Stella English, 34, won the sixth series of the hit BBC One show in 2010 but sued the Labour peer after resigning from her £100,000 job the following year. She told the East London Tribunal Service last month that she was treated like an “overpaid lackey”.

But in a written judgement, tribunal judge John Warren said that Ms English had not been forced from her post but had decided to resign on two separate occasions. He noted that Lord Sugar had found work for her within his organisation after she resigned from one job halfway through her 12-month contract. The second time she resigned, in October 2011, she sent him a short note before going to the PR agent Max Clifford.

“This was a claim which should never have been brought,” he said.

Reacting to the ruling, Lord Sugar said that the case brought by Ms English had been “tantamount to blackmail”.

He said: “She picked the wrong person here and I do hope that, apart from it being a victory for me, that other business people will start to realise they shouldn’t succumb to this type of blackmail and they should fight it.”

He added that “high-profile victims” such as him are at risk of further claims, urging them to see the cases through rather than settle out of court even though “it may not seem to make commercial sense”.

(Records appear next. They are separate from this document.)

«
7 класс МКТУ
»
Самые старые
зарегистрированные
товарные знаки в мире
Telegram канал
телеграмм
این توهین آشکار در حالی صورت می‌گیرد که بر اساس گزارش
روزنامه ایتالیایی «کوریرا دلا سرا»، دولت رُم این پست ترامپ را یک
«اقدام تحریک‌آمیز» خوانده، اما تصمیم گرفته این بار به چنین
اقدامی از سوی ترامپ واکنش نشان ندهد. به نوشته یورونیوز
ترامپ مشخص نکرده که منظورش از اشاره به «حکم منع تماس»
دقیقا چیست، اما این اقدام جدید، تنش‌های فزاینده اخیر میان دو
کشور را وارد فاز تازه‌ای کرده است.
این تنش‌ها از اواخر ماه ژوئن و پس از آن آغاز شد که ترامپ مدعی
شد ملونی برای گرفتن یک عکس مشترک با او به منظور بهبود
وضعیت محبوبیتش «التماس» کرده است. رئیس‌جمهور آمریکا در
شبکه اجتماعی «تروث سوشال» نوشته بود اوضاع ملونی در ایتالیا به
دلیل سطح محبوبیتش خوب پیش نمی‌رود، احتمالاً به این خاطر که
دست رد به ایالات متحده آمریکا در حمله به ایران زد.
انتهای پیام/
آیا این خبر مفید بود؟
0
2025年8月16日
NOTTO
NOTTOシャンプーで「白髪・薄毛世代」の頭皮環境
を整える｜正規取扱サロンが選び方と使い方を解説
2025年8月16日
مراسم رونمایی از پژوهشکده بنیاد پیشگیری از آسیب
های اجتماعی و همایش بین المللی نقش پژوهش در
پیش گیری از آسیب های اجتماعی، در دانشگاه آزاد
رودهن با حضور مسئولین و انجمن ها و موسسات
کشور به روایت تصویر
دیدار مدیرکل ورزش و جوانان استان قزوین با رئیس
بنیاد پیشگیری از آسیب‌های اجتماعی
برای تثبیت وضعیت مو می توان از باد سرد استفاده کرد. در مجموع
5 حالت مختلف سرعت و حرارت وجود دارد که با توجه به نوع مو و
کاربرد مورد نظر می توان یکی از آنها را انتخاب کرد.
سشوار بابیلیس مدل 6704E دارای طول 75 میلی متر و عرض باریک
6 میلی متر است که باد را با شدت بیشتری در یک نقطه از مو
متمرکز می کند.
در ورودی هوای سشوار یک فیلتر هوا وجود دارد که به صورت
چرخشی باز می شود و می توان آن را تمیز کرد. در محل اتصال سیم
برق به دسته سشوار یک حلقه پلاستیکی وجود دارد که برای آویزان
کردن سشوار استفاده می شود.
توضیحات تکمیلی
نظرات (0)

Lord Sugar said he was shocked to learn of Ms English’s action and described it as an “outrageous claim”, adding: “We looked after her like a baby when she worked for us.”

The businessman, who was ennobled by Gordon Brown in 2009, said he would speak to colleagues in the House of Lords when Parliament sits again.

“I’m going to take it on as a personal crusade,” he said. “The most important thing is asking how we deal with these derisory claims. How do you take on these people, and these ambulance-chasing lawyers?”

He described the tribunal system as a “brilliant thing” but added: “It is designed to assist employees, but unfortunately all good things get abused and this is a classic case of abuse of the system.”

Lord Sugar described Ms English as “a chancer” and a “money-grabber”.

“She really isn’t a nice person,” he added. “She has done herself a complete txtspeak-service here. I don’t know who will employ her now, but whoever does needs to take great care.”

Ms English was given a role with Lord Sugar’s IT division Viglen after winning The Apprentice but resigned in May 2011. She claimed the job was “a sham” and a “PR construct”.

The mother of two, from Whitstable, Kent, said she then felt pressurised into taking up a new position at YouView, Lord Sugar’s set-top box company. He said he was simply trying to help her out as she had complained of being “desperate for money”.

Ms English claimed to the tribunal that during an unscheduled meeting on September 28, 2011, Lord Sugar told her he would not be renewing her contract and she then resigned.

However, the peer said there was no long-term position available at YouView following the end of her 12-month contract and that she had already made it clear she did not want to work at Viglen.

Mr Warren concluded that Ms English was “ill-advised” to continue with the case.

His judgment stated: “We do not find that any of the conduct about which the claimant complains . . . was conduct which destroyed or seriously damaged trust and confidence entitling the claimant to terminate her employment and to claim unfair constructive dismissal.”

The judge also found that Ms English was given a “real job” at Viglen.

“It was a real job with enormous scope for advancement and learning for the claimant who up until then had no experience at all of project management,” he said.

“The Viglen role was specifically selected for the claimant to expand and build on her already acknowledged experience and ability.

“The respondent [Lord Sugar] had gone out of their way to ensure the claimant was placed in a role at YouView from which she could learn new skills, a job which she agreed to and which she enjoyed doing and she acknowledged she liked the work.”